*WHAT TO DO*:
Keep images out and repeat all data exactly.

PROVIDED INFORMATION START

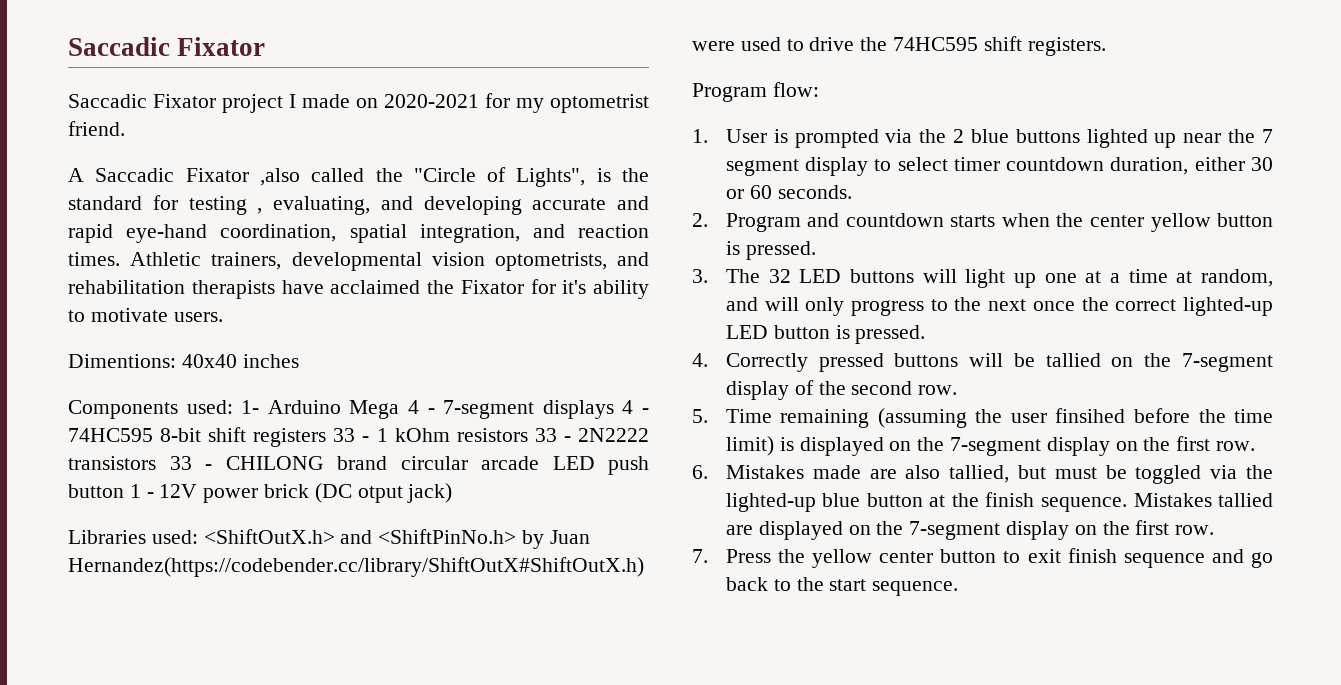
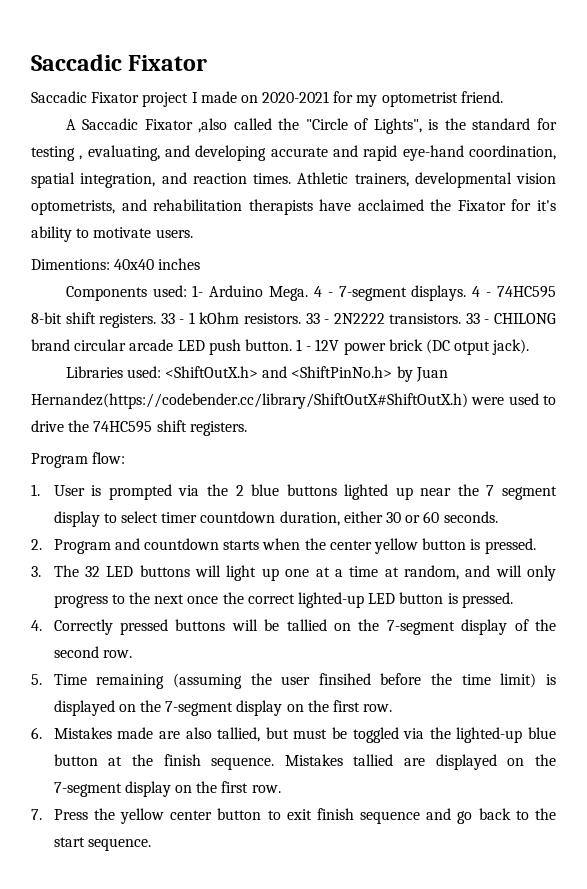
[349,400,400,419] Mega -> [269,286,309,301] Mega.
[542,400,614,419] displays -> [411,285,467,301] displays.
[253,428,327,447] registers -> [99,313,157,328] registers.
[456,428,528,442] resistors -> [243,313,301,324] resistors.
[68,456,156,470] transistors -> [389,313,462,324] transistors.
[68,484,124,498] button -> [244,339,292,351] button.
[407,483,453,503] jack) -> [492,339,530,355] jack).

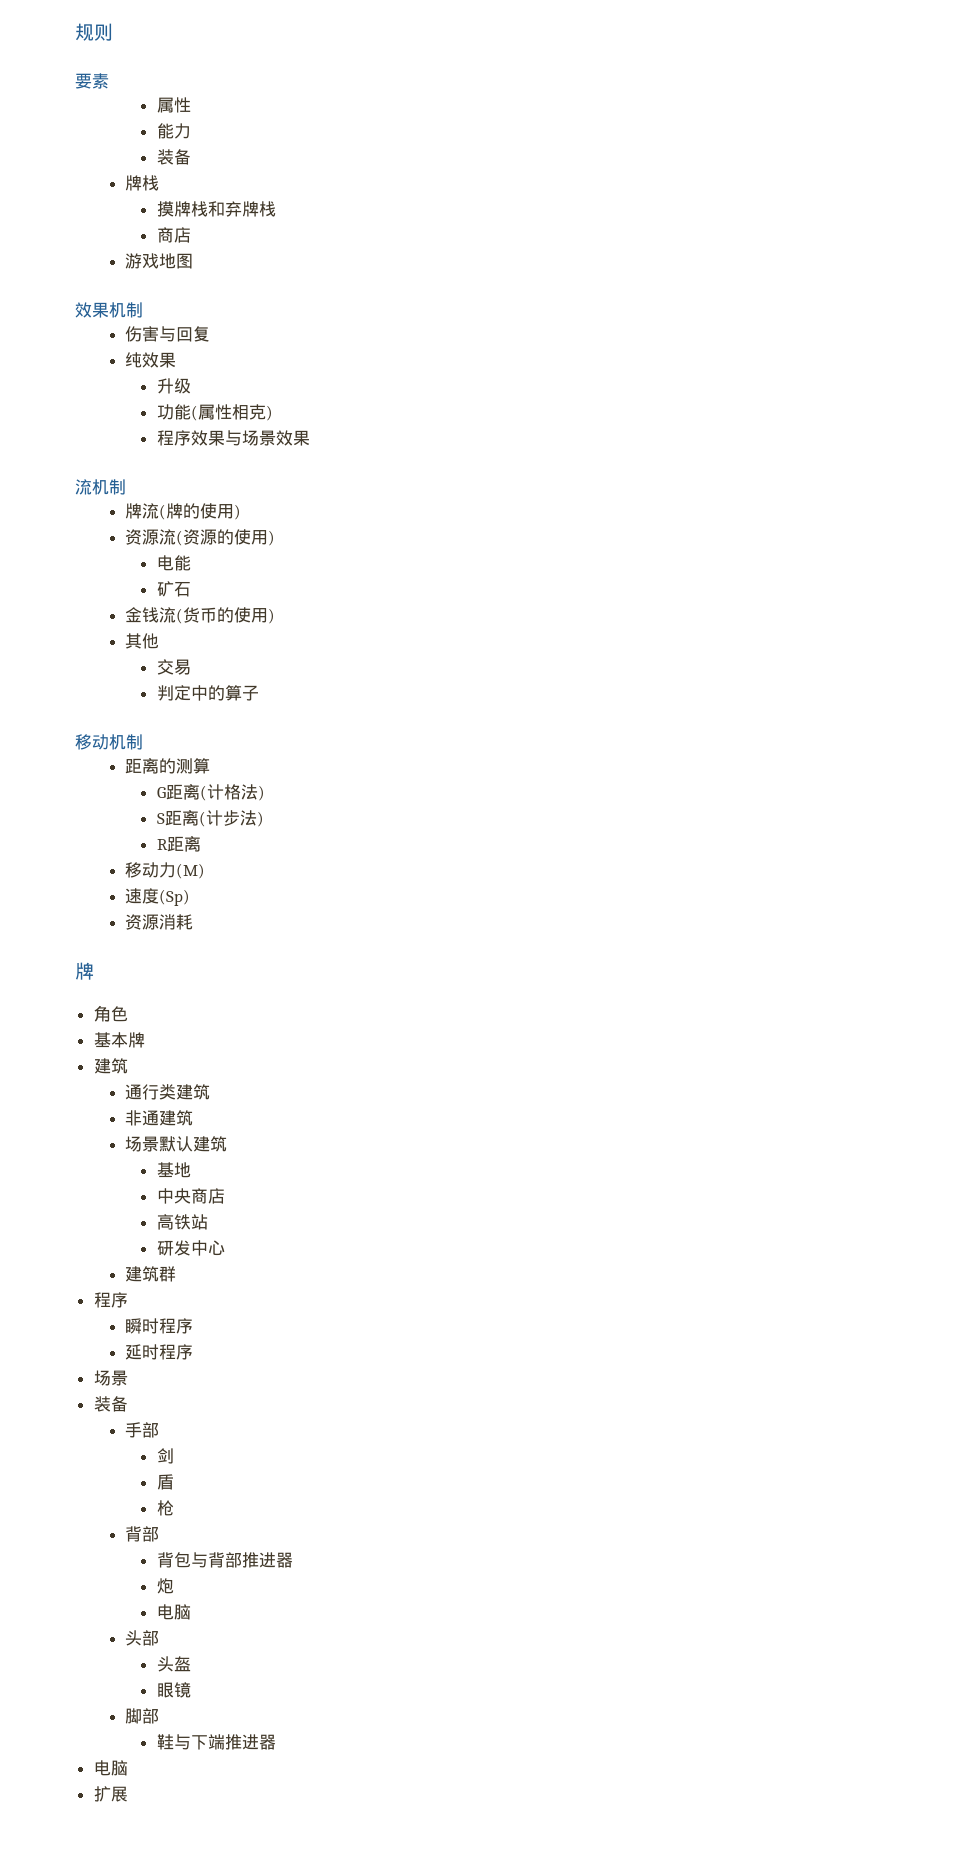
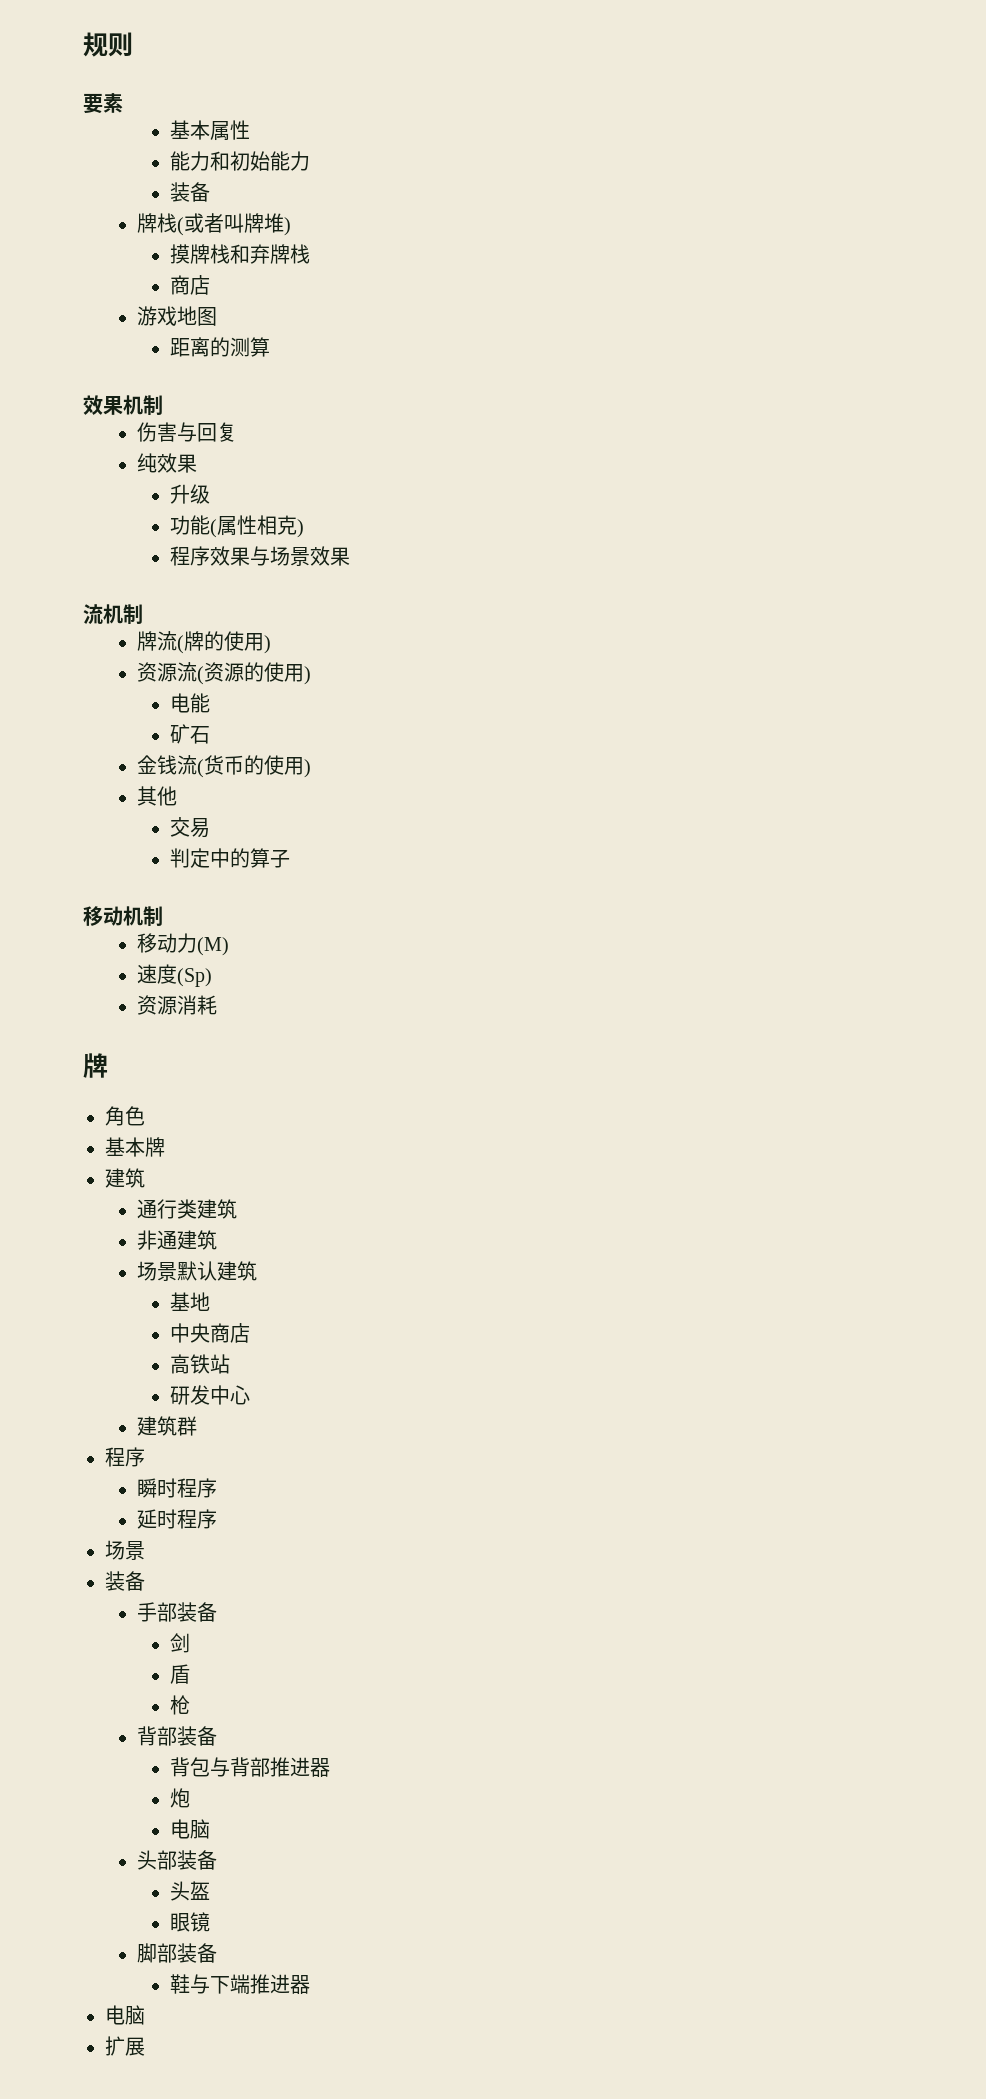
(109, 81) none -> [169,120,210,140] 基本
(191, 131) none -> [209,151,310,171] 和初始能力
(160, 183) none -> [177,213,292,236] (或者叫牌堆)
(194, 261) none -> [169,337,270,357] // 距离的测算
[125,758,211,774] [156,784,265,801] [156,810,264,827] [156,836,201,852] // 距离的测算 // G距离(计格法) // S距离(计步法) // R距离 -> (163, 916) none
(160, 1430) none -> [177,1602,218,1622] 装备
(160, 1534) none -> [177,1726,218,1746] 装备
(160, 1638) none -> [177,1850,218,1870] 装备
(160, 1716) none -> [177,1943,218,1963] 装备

PROVIDED INFORMATION END

*ANSWER BELOW*:
[349,400,400,419] Mega -> [269,286,309,301] Mega.
[542,400,614,419] displays -> [411,285,467,301] displays.
[253,428,327,447] registers -> [99,313,157,328] registers.
[456,428,528,442] resistors -> [243,313,301,324] resistors.
[68,456,156,470] transistors -> [389,313,462,324] transistors.
[68,484,124,498] button -> [244,339,292,351] button.
[407,483,453,503] jack) -> [492,339,530,355] jack).

(109, 81) none -> [169,120,210,140] 基本
(191, 131) none -> [209,151,310,171] 和初始能力
(160, 183) none -> [177,213,292,236] (或者叫牌堆)
(194, 261) none -> [169,337,270,357] // 距离的测算
[125,758,211,774] [156,784,265,801] [156,810,264,827] [156,836,201,852] // 距离的测算 // G距离(计格法) // S距离(计步法) // R距离 -> (163, 916) none
(160, 1430) none -> [177,1602,218,1622] 装备
(160, 1534) none -> [177,1726,218,1746] 装备
(160, 1638) none -> [177,1850,218,1870] 装备
(160, 1716) none -> [177,1943,218,1963] 装备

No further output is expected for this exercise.